— Supplied material —
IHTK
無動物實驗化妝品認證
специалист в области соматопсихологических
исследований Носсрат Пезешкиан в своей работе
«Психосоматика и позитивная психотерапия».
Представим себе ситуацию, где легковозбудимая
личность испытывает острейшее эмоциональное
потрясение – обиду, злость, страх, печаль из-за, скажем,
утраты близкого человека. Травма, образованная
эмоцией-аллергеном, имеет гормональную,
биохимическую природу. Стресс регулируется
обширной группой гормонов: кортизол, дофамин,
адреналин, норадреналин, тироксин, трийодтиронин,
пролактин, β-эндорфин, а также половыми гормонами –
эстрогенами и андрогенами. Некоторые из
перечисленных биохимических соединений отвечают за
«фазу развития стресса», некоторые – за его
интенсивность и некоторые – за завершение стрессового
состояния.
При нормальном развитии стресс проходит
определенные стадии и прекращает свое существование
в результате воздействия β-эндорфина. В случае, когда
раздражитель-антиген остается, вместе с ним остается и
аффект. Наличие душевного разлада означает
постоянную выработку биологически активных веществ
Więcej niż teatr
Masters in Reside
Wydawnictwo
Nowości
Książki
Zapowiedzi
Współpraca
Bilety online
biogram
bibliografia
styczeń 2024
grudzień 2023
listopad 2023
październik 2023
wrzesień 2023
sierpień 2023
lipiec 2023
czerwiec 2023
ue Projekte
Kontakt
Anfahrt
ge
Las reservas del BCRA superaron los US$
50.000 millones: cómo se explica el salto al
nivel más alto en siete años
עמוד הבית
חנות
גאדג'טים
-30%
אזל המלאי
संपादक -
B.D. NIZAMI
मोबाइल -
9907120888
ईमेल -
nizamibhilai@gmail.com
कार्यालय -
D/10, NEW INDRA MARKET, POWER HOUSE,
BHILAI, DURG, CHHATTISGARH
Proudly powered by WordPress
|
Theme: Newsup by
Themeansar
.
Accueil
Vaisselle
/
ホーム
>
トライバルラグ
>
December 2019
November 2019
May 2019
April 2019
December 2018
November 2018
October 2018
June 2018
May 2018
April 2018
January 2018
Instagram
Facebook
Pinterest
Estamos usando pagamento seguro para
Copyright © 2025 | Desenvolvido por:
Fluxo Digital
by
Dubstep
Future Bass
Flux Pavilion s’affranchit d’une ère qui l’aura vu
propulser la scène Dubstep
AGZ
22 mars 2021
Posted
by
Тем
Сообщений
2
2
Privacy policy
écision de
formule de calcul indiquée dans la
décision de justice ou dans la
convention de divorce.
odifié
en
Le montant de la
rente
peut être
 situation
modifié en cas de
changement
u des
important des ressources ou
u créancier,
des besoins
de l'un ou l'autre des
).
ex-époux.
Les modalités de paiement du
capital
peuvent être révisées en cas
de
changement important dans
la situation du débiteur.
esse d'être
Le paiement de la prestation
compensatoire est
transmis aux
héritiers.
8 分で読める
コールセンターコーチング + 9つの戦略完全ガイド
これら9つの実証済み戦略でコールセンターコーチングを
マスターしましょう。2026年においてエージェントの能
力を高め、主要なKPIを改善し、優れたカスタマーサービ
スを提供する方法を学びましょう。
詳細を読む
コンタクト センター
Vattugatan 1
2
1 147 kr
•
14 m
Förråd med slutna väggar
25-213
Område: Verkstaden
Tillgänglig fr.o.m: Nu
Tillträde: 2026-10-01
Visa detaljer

— What you need to do —
Set down exactly the lines from the start of the records to the line with "Masters in Reside". Include that line, and add nothing more.

— Answer for this exercise —
IHTK
無動物實驗化妝品認證
специалист в области соматопсихологических
исследований Носсрат Пезешкиан в своей работе
«Психосоматика и позитивная психотерапия».
Представим себе ситуацию, где легковозбудимая
личность испытывает острейшее эмоциональное
потрясение – обиду, злость, страх, печаль из-за, скажем,
утраты близкого человека. Травма, образованная
эмоцией-аллергеном, имеет гормональную,
биохимическую природу. Стресс регулируется
обширной группой гормонов: кортизол, дофамин,
адреналин, норадреналин, тироксин, трийодтиронин,
пролактин, β-эндорфин, а также половыми гормонами –
эстрогенами и андрогенами. Некоторые из
перечисленных биохимических соединений отвечают за
«фазу развития стресса», некоторые – за его
интенсивность и некоторые – за завершение стрессового
состояния.
При нормальном развитии стресс проходит
определенные стадии и прекращает свое существование
в результате воздействия β-эндорфина. В случае, когда
раздражитель-антиген остается, вместе с ним остается и
аффект. Наличие душевного разлада означает
постоянную выработку биологически активных веществ
Więcej niż teatr
Masters in Reside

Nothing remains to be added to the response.